• _ARTIKEL_
════════
Heinrich & Carl Baermann

Music for Clarinet and Piano

Dario Zingales (Klarinette), Florian Podgoreanu (Klavier)

Rubrik: CD
Verlag/Label: Brillant Classics
erschienen in: das Orchester 04/2019 , Seite 74

Vater und Sohn Baermann sind für die Geschichte der Klarinette und ihrer Musik im 19. Jahrhundert von überragender Bedeutung. Beide haben Komponisten zu Werken inspiriert, die zum Standard eines jeden Solisten gehören, und beide waren als gefragte Lehrer tätig. Sohn Carl hat eine Klarinettenschule verfasst, die noch heute wegweisend ist. Außerdem hat er sich um die Verbesserung des Instruments gekümmert.
So ist es eine passende Idee des italienischen Klarinettisten Dario Zingales, der bei Luigi Magistrelli und Alois Brandhofer studiert hat, Vater und Sohn auf einer CD mit einer Auswahl von klavierbegleiteten Werken zu huldigen, bei denen es sich zudem fast ausschließlich um Ersteinspielungen handelt.
════════
(Zeilen des Datensatzes)
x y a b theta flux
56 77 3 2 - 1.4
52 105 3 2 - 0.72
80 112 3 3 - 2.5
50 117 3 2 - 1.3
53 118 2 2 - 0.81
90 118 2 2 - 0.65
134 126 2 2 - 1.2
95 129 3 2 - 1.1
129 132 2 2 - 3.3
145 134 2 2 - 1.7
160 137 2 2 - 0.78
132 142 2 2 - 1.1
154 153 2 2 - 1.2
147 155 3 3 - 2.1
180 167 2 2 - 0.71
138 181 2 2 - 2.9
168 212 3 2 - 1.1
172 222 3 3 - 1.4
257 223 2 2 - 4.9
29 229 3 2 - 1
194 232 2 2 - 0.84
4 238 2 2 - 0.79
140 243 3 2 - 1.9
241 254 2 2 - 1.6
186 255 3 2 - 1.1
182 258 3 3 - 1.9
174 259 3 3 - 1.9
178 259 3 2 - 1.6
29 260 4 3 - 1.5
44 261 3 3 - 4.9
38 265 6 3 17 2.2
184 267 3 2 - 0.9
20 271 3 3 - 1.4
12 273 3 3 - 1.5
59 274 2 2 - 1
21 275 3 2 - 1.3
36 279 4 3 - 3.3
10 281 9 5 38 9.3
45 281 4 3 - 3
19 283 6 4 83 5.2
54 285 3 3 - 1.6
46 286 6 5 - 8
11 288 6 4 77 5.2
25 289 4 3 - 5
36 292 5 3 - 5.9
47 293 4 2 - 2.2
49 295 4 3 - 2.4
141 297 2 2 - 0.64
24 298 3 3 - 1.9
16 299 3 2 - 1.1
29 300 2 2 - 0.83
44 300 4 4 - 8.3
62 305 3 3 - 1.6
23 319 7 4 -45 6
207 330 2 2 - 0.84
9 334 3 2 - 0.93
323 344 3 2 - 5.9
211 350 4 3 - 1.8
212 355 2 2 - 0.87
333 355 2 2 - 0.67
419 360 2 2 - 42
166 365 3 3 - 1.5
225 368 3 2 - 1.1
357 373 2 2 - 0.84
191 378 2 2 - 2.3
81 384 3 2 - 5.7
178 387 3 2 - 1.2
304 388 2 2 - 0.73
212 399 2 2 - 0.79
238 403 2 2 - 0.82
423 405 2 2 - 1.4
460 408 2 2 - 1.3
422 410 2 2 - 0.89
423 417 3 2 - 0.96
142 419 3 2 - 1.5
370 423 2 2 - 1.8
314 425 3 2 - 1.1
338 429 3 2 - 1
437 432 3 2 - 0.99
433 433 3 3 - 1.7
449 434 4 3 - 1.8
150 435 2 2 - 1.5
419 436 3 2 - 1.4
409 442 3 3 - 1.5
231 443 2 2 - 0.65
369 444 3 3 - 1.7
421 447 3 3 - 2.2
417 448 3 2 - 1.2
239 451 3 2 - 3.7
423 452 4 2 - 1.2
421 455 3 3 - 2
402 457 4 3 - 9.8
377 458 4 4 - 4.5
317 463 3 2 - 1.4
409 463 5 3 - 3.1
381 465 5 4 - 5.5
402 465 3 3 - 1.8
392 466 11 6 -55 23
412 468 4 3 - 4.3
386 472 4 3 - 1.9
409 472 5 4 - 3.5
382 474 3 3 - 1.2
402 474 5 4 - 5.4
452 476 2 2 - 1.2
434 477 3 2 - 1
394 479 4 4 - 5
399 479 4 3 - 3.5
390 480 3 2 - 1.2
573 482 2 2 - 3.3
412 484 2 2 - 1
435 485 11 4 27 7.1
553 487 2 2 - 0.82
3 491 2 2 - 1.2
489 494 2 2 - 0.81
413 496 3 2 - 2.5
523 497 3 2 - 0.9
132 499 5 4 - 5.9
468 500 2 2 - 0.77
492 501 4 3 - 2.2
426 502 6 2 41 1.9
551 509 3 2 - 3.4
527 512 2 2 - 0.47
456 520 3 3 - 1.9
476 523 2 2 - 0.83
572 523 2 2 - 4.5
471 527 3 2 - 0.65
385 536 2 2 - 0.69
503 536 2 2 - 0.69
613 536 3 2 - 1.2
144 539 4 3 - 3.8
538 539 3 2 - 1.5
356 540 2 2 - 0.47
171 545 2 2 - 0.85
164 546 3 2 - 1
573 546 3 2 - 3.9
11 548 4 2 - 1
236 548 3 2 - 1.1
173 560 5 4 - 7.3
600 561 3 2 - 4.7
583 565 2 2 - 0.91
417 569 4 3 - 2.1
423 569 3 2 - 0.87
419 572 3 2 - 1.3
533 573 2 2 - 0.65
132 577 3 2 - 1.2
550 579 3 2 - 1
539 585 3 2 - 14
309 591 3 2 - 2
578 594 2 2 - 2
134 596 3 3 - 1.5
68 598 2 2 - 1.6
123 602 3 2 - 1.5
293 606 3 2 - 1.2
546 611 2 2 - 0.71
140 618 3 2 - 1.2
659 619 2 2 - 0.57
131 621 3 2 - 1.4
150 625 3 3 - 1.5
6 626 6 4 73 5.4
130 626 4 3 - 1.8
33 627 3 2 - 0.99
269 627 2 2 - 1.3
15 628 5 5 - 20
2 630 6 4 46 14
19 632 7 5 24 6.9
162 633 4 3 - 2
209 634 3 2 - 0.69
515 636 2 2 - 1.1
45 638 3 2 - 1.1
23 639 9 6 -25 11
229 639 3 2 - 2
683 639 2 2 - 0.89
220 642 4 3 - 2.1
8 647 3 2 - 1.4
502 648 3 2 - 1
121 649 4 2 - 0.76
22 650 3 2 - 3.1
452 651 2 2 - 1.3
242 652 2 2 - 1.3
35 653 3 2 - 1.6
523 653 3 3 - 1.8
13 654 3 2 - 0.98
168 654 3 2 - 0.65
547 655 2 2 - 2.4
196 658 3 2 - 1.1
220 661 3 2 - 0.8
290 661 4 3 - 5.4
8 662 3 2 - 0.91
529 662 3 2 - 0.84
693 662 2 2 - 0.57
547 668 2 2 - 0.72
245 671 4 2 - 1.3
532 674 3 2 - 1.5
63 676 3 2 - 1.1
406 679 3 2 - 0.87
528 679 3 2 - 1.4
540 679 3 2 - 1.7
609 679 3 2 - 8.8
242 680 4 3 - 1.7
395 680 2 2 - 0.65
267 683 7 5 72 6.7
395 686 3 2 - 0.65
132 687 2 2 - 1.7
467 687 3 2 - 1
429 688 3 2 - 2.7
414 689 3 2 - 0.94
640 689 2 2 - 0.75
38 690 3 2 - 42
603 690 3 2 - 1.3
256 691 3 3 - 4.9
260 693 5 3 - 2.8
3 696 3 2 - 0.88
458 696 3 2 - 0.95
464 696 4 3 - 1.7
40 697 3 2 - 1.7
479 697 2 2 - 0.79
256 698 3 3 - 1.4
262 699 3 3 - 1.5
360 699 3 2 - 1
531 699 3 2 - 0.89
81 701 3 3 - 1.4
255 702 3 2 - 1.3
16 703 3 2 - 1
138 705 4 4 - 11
════════
• _ZIEL DER AUFGABE_
Bei wem hat Dario Zingales laut dem Artikel über die Baermann-CD studiert?

• _LÖSUNG DER AUFGABE_
Dario Zingales hat bei Luigi Magistrelli und Alois Brandhofer studiert.